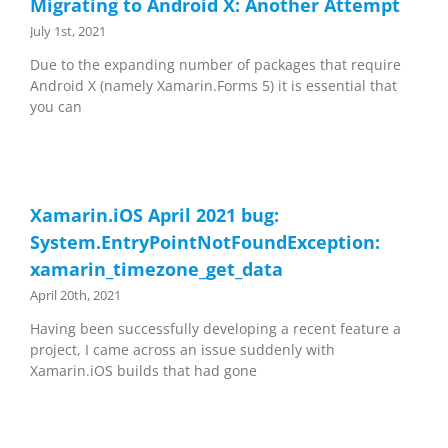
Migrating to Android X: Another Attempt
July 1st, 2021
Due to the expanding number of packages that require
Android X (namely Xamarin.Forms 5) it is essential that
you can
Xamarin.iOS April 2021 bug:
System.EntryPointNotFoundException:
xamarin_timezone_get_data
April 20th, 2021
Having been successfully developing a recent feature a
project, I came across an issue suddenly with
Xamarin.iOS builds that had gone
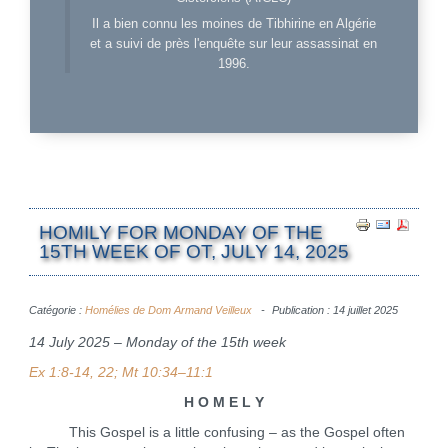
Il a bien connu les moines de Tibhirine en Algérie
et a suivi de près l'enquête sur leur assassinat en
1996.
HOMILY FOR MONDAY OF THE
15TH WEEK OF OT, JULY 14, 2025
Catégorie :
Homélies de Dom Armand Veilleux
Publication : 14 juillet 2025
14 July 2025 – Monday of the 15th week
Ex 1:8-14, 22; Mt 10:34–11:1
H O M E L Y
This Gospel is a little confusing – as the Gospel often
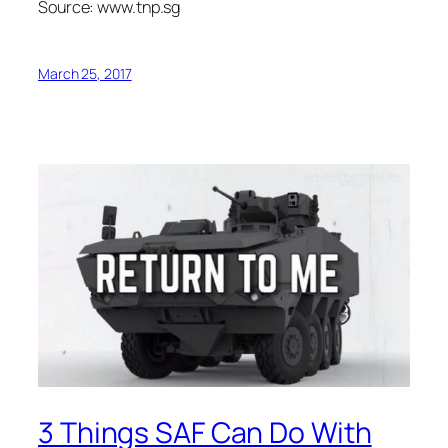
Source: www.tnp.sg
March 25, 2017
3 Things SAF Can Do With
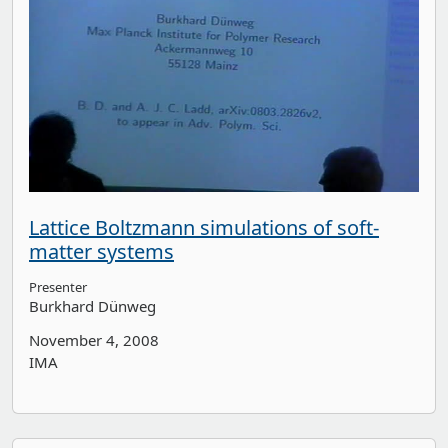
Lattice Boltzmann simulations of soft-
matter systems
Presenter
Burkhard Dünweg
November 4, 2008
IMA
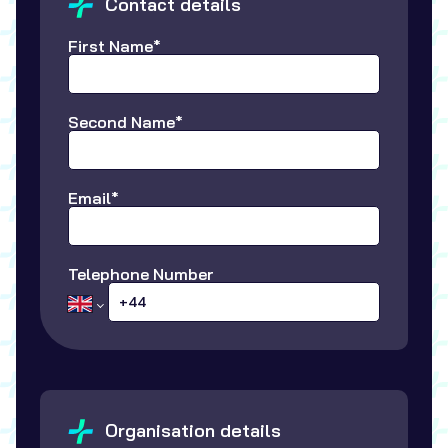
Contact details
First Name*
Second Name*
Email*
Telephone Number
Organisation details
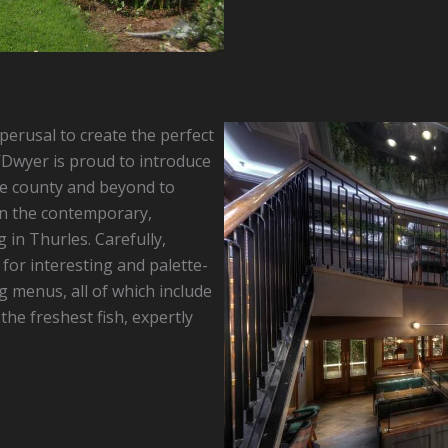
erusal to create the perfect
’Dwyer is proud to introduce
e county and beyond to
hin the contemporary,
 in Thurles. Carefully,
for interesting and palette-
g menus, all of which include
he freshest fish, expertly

----

Request:
Copy out each line of the material above containing the word "that".

Response to this exercise:
Due to the expanding number of packages that require
Android X (namely Xamarin.Forms 5) it is essential that
Xamarin.iOS builds that had gone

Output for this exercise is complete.